16 July 2020
Rationale for the design of 3D‑printable bioresorbable tissue‑engineering chambers to promote the growth of adipose tissue
Introduction
Reconstruction of adipose tissue defects after surgery (e.g. mastectomy) or trauma remains a major surgical challenge. Numerous tissue-engineering techniques were attempted experimentally. It includes repair methods such as autologous or heterologous fat grafting or also transfer of vascularized adipose tissue from a donor site, also called a fat flap. The limitation of this latter method is that the fat flap requires a sufficient amount of available fat in the donor site, which often leads to deformity at the donor site. Moreover, donor flap sites may not always be available. In order to limit these drawbacks, the fat flap method can be greatly improved when the fat flap is implanted within a tissue-engineering chamber (TEC). A TEC is a surgical device shaped as a hollow dome in which a small volume of fat flap with an independent vascular pedicle is inserted (for recent review1).
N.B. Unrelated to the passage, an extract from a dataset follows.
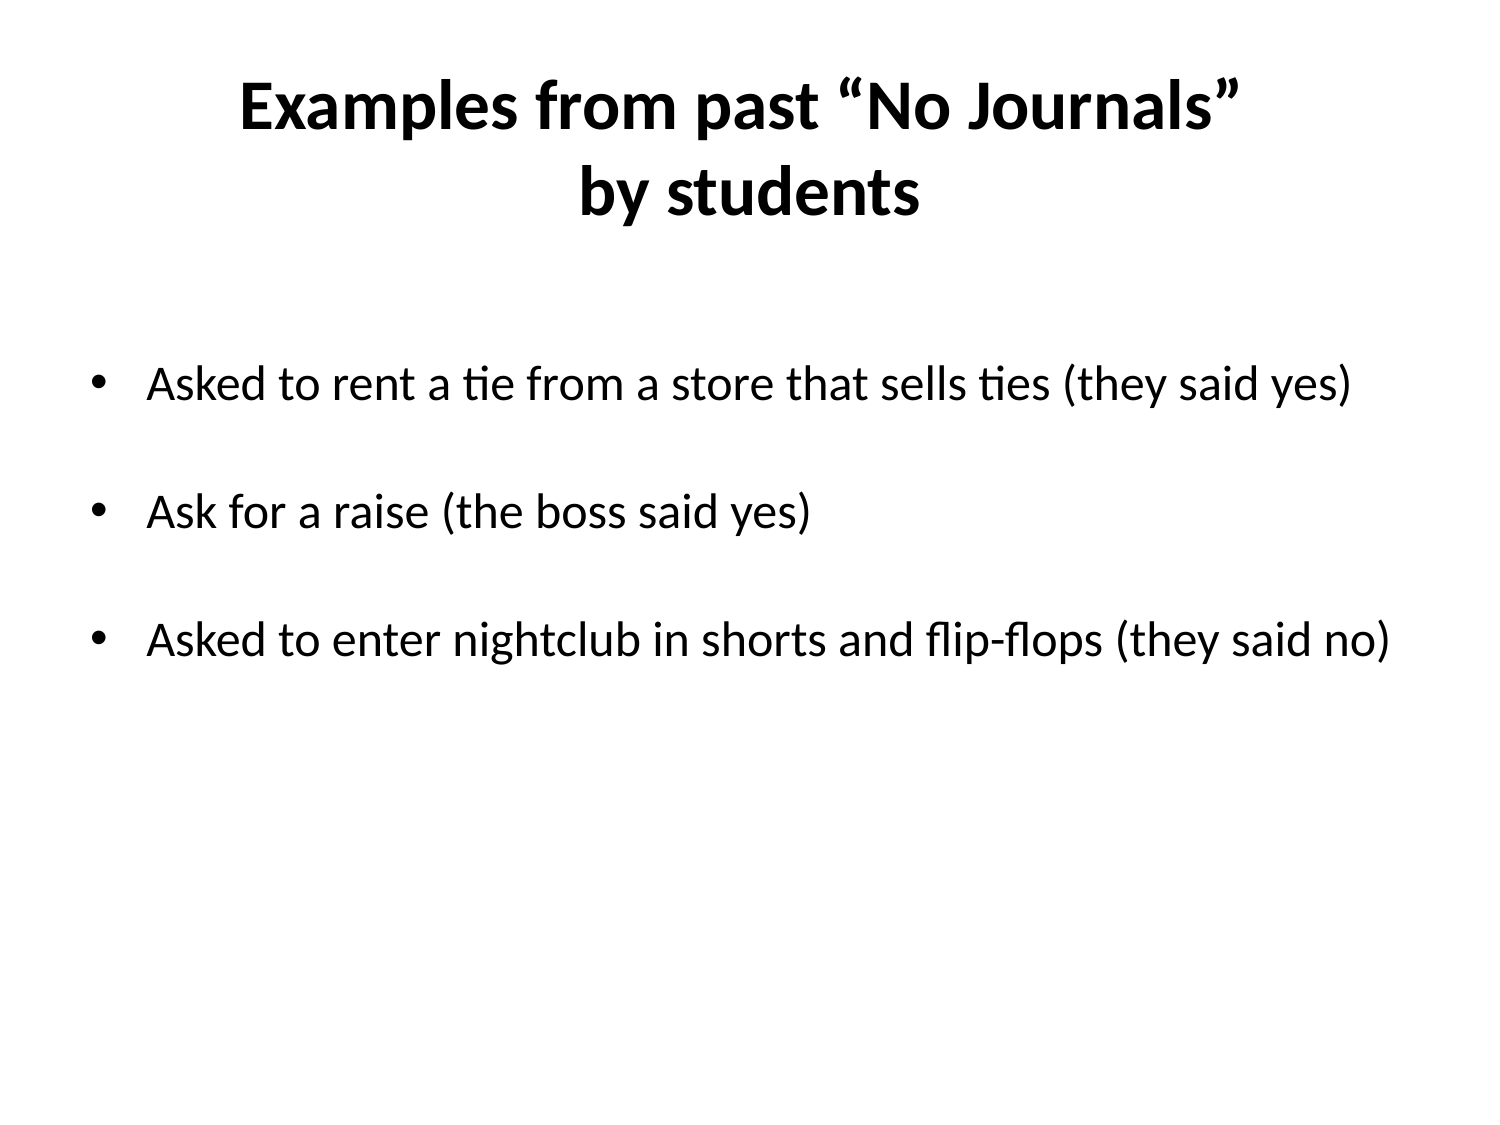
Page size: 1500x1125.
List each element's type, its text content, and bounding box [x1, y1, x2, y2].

The in vivo TEC creates an uncollapsible space that allows the body’s own regenerative mechanisms to increase the volume of fat flaps, without added factors, cells or matrices, by stimulating adipose-derived stem cells differentiation and the proliferation of adipose precursor cells2. In comparison to the fat flap method, adding a relatively simplistic device such at the TEC lowers the amount of fat tissue harvested and therefore defects at the donor site. A TEC coordinates all the complex mechanisms that promote adipose tissue generation. The TEC implantation triggers surgical trauma and a foreign body reaction resulting in an acute sterile inflammation, which mimics the wound healing process. This early inflammatory stage (within 15 days post implantation)2 corresponds to a transient response of the body against the TEC and is characterized by an infiltration of macrophages and stem cells as well as local release of inflammatory and angiogenic factors.